FIG. 2 is a schematic diagram showing the configuration of a data group including broadcast program management data shown in FIG.

In the configuration of the data group shown in Fig. 2, broadcast program management data is included in the data group data. The data group includes a heading start code (SOH) at its head indicating the start of the data group, followed by a data group link code which is a flag indicating whether the data group is connected, and the number of bytes of data group data. Contains data group size data indicated.

Also in succession there is data group data which is the main body of the data to be transmitted. Thereafter, there is a length adjusting NULL area for adjusting the data group length by an integer multiple of the data block, an end code indicating the end of the data group, and a CRC code for error detection of the data group.

FIG. 3 is a schematic diagram showing an example of a structure of a data group corresponding to the first broadcast program management data among the broadcast program data shown in FIG. 15 in more detail.

As described in FIG. 2, a heading start code (SOH) exists in the leading data block DBI, and data of a data group link code (DGL) and a data group size exist in subsequent data blocks DB2 and DB3. The data group link code and the data group size are called data group headers.

Subsequent to the data group header, there is a broadcast data header.

4 is a schematic diagram showing the configuration of a broadcast data header.

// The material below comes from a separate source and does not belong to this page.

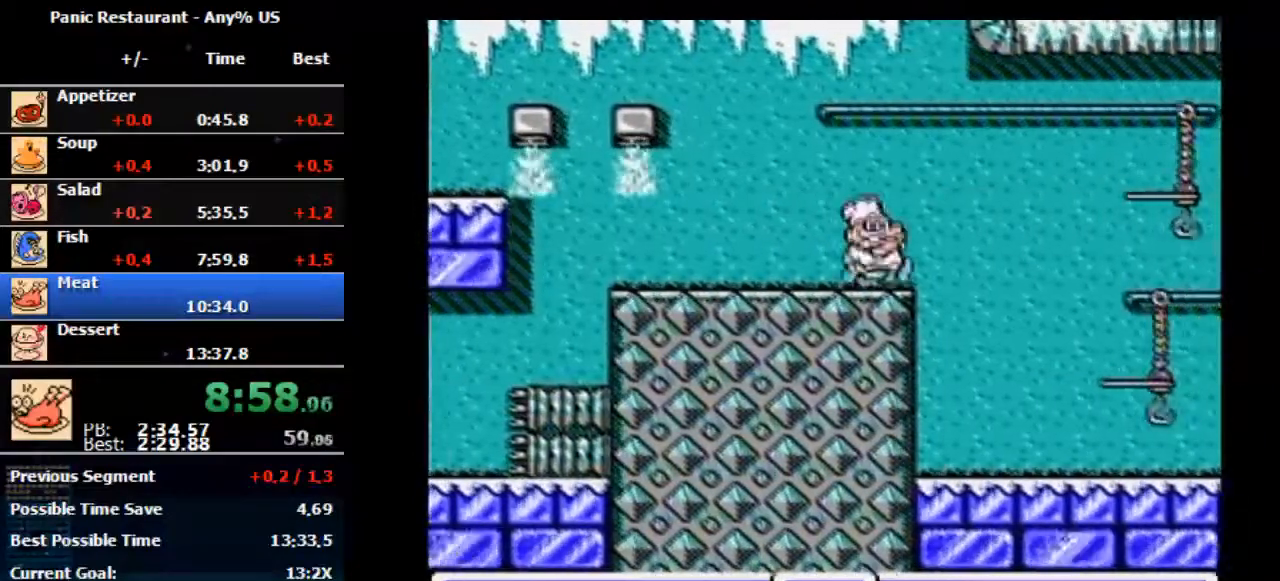
{"buttons": ["DPAD_RIGHT"], "events": []}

After the data group header, the information separator (RS) and data header parameters are continued, and data block DB (n + 2) (n = 6 in the case shown in FIG. Substantial content is disclosed. The broadcast program data header includes broadcast program number, update data indicating that broadcast program contents have been updated, the total number of pages included in the broadcast program, types of codes included in the broadcast program, and presentation function data indicating how to present the information. Information type data indicating the type of information of the broadcast program, display format data specifying the display format of the program, and the like.

Among the above data, the presentation function data included in the data block DB (n + 4) is, for example, displayed sequentially on the received information data, and is set to an operation mode (occurrence mode) in which processing is performed. After the reception of all the broadcast program data is completed, it is specified whether to set the operation mode (collective operation mode) to collectively execute the display or processing. As described later, when the information data is program data, this presentation function data is one of operation mode data indicating in what execution form the CPU 40 operates.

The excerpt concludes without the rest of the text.